Government officials at a Monday conference on the diamond trade told the Associated Press the allegations of theft were “totally false.” Mugabe and mining officials contend United States sanctions, not mismanagement, are behind the disappointing revenues from its diamond haul.

“Our buyers have been threatened by the Americans and the British” daily, Mpofu told the Herald state newspaper last month. “Some payments from our buyers have been intercepted. Our customers are being deterred from buying our diamonds by these things.”

The government has sought to improve the image of its diamond industry abroad: Mugabe told the Monday conference in Victoria Falls that Zimbabwe was planning a new law “to further assure the global diamond industry that the government takes seriously good governance in the extraction and eventual trading of diamonds,” the Agence France-Presse news agency reported.

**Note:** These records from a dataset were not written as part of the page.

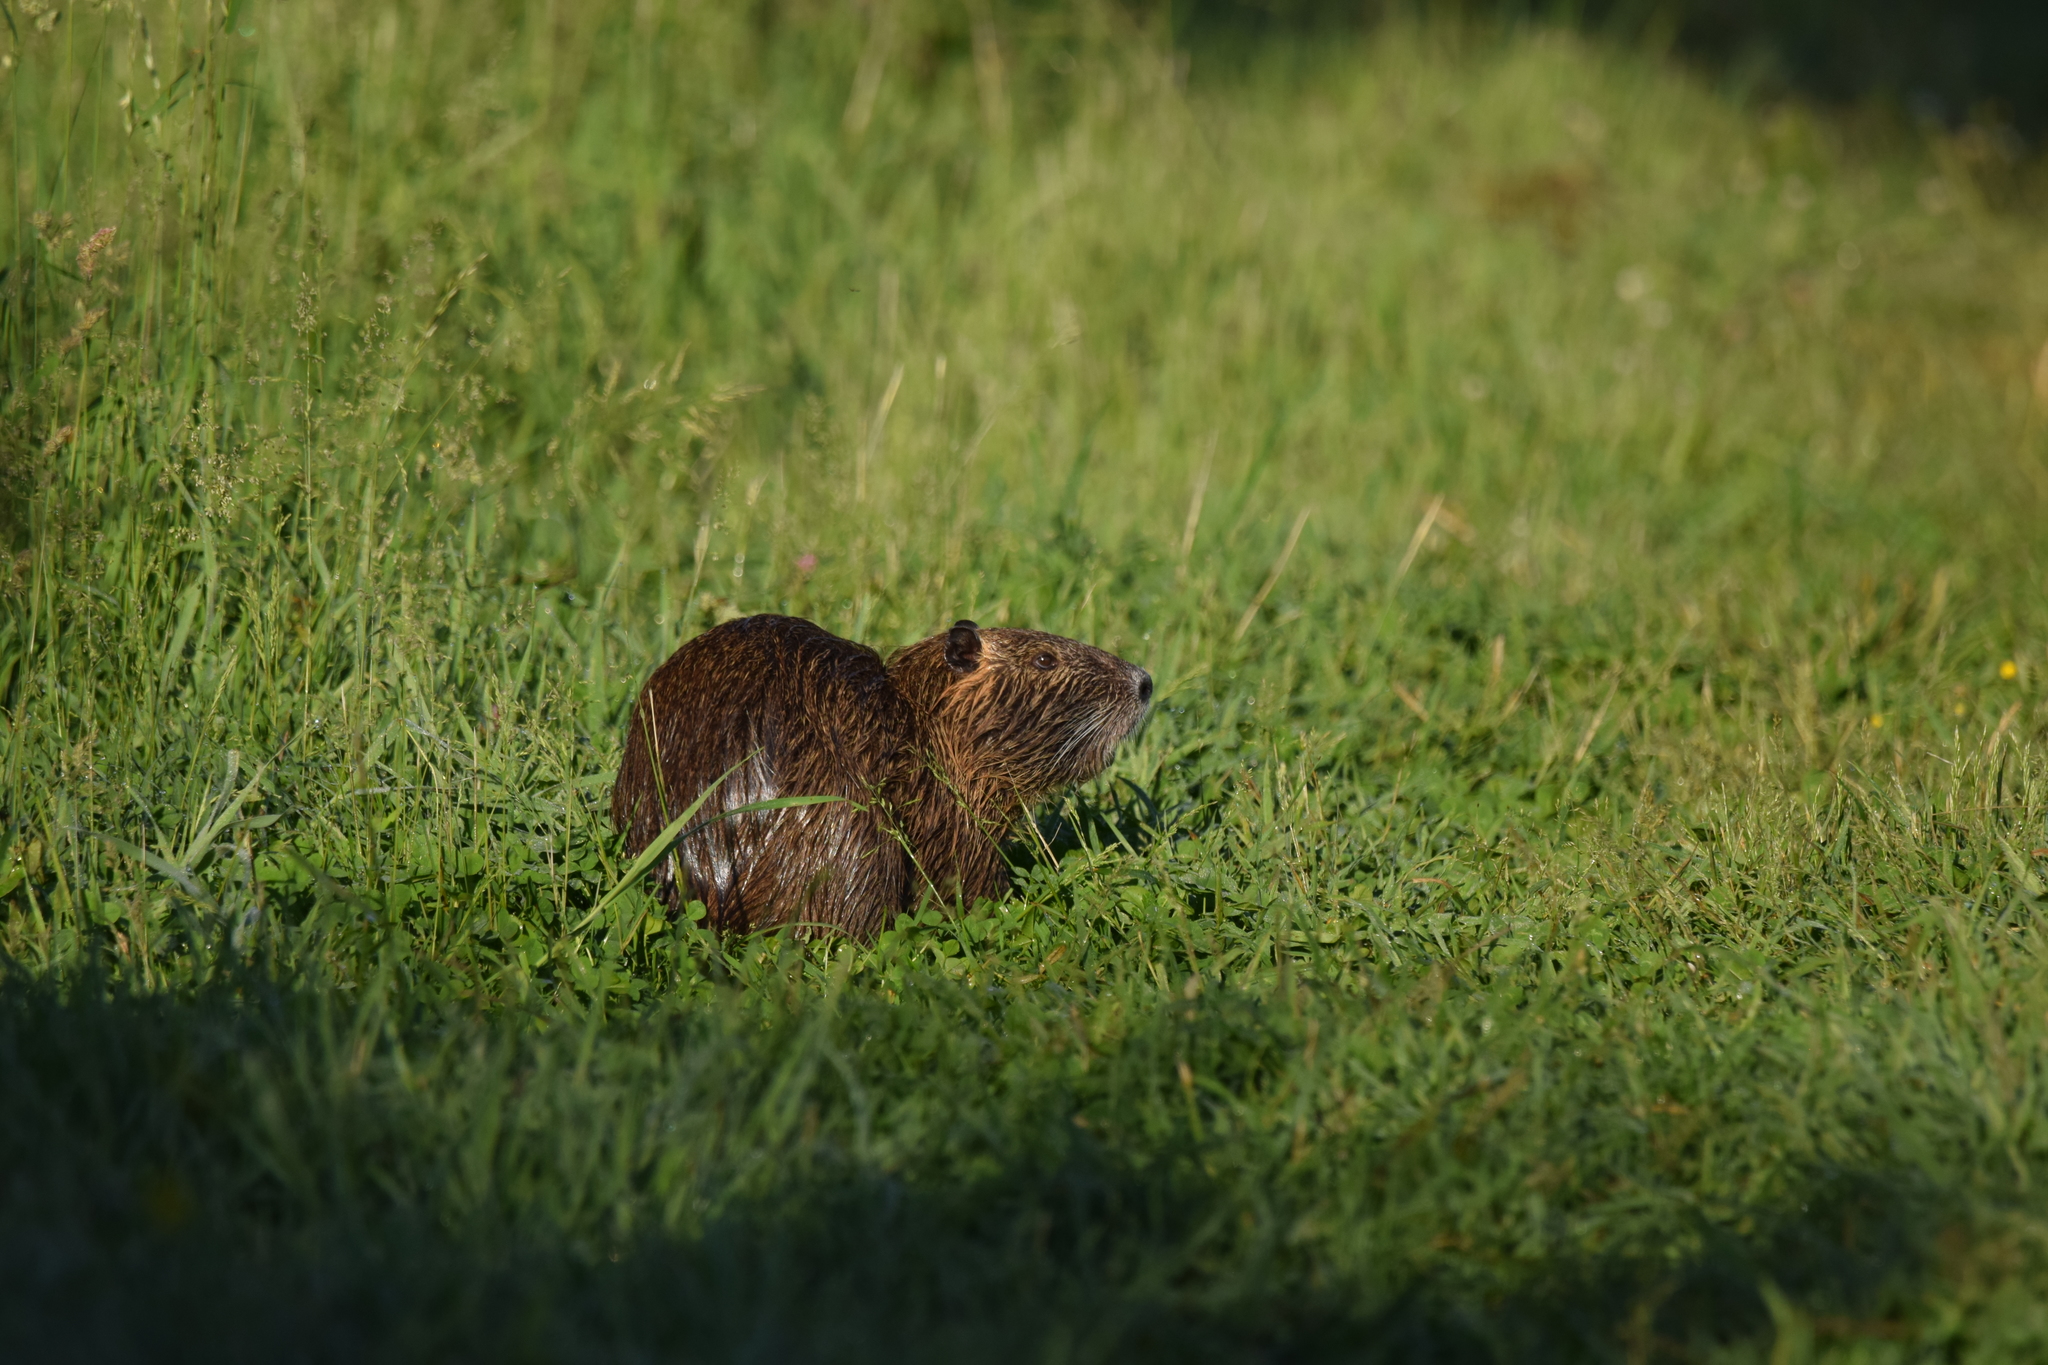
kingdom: Animalia
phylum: Chordata
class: Mammalia
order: Rodentia
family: Myocastoridae
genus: Myocastor
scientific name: Myocastor coypus
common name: Coypu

Besides the suspicions of graft, the industry has faced persistent reports of human rights abuses in the diamond fields. The question of how to handle its diamond trade has divided monitors: The Kimberley Process monitoring group lifted a ban on diamond sales from Marange last year, infuriating one of its founding groups, Global Witness, which pulled out of the monitoring effort and denounced it as “an accomplice to diamond laundering.”

In its report, Partnership Africa Canada urged Zimbabwe to make the diamond trade more transparent, regularly airing production, trade and payment figures. It also recommended that Zimbabwe start requiring top officials to publicly disclose their business holdings and assets, demilitarize diamond deals and ramp up parliamentary oversight of mining contractors.